:: Requirement ::
Report every line of the data that includes "Delhi".

:: Records provided ::

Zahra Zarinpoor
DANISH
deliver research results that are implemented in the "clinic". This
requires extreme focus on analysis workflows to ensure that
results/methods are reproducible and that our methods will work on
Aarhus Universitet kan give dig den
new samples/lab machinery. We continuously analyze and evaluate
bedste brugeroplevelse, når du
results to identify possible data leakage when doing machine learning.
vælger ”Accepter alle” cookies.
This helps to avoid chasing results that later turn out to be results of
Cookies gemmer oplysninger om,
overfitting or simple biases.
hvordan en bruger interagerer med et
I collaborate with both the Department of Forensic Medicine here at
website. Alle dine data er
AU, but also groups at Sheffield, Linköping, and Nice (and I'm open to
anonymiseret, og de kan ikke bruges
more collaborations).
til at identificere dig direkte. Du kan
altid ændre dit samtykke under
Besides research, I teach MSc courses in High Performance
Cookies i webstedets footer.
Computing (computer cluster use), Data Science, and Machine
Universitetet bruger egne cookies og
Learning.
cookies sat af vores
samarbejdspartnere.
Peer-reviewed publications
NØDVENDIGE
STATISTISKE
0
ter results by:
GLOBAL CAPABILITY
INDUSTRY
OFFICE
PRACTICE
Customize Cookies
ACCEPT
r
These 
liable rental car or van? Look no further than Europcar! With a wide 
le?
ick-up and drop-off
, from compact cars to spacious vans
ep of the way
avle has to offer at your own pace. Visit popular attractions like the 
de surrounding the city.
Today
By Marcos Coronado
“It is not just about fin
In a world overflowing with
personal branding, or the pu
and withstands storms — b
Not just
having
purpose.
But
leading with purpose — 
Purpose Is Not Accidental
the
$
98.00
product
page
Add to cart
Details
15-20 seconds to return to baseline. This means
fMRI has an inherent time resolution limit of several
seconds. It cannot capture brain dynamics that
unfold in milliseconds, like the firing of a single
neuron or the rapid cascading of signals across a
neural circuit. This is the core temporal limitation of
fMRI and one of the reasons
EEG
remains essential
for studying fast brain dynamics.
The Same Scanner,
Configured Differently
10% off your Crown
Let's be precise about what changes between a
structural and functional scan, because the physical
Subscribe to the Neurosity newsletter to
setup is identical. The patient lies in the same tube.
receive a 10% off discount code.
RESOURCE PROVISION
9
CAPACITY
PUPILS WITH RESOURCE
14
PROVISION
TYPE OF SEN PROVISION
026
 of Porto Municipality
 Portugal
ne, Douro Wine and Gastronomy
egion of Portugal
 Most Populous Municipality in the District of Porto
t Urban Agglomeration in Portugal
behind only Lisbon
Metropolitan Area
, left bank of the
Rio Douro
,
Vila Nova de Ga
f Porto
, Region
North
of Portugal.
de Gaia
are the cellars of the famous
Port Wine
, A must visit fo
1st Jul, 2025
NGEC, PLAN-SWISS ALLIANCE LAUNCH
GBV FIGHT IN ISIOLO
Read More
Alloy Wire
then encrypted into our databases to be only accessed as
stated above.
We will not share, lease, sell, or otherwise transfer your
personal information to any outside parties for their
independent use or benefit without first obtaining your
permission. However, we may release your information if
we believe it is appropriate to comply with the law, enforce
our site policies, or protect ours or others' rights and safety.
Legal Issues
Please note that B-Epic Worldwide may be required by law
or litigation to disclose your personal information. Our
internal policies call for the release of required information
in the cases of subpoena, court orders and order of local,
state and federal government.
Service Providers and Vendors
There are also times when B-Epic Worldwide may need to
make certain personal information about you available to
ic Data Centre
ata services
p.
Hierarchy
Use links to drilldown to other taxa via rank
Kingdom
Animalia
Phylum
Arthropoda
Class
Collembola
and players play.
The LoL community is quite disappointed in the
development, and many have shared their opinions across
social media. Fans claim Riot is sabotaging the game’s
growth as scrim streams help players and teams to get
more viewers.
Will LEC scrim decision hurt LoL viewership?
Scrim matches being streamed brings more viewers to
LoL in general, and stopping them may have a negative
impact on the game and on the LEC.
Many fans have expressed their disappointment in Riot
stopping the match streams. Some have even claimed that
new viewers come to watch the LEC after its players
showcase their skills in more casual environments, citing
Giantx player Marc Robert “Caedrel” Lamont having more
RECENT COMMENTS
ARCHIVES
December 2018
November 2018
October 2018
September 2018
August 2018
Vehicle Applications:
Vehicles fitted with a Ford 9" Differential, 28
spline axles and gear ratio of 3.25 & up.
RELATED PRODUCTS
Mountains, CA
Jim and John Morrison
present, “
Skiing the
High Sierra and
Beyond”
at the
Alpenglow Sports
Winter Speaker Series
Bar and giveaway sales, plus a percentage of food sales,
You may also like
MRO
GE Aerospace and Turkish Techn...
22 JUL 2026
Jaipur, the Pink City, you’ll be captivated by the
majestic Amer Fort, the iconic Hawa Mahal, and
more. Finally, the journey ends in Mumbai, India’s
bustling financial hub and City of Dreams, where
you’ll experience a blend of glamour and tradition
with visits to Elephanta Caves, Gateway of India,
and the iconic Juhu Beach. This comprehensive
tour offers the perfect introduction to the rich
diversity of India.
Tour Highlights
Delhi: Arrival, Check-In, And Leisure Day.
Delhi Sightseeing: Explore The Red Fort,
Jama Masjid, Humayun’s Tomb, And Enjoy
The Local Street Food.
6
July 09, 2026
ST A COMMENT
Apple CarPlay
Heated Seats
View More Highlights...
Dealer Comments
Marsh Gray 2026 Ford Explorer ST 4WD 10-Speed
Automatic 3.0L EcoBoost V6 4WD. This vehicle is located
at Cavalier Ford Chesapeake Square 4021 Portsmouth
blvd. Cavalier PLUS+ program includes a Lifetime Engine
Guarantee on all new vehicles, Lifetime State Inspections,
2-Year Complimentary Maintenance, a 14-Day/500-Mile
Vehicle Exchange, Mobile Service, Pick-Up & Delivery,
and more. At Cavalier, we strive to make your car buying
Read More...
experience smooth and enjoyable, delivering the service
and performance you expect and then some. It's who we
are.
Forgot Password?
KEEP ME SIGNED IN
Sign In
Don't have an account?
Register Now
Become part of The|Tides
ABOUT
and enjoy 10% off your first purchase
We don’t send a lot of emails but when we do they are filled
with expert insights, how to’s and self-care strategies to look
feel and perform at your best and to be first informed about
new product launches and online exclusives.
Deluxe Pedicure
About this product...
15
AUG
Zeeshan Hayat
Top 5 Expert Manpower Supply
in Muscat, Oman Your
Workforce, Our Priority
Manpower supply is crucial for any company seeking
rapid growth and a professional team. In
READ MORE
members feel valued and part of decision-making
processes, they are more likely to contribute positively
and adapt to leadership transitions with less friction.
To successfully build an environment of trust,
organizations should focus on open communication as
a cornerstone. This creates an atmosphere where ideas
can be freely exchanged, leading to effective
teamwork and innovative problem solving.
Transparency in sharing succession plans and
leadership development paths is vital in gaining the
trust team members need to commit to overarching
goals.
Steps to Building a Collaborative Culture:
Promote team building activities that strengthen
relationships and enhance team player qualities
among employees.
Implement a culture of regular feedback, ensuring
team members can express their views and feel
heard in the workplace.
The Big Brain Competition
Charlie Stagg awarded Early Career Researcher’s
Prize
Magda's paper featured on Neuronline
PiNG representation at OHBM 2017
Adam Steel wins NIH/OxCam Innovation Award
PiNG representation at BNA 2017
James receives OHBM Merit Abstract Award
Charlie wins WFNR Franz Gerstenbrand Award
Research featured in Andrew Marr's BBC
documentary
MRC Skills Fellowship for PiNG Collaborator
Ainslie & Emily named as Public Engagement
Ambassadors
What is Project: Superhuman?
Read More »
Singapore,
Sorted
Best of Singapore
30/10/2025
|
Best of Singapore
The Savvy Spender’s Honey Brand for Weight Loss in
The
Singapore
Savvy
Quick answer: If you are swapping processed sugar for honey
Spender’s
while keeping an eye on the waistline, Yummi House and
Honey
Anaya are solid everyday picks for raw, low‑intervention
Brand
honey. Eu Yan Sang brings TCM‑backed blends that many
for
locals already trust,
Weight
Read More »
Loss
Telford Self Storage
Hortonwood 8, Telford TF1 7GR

:: Output of the task ::
Delhi: Arrival, Check-In, And Leisure Day.
Delhi Sightseeing: Explore The Red Fort,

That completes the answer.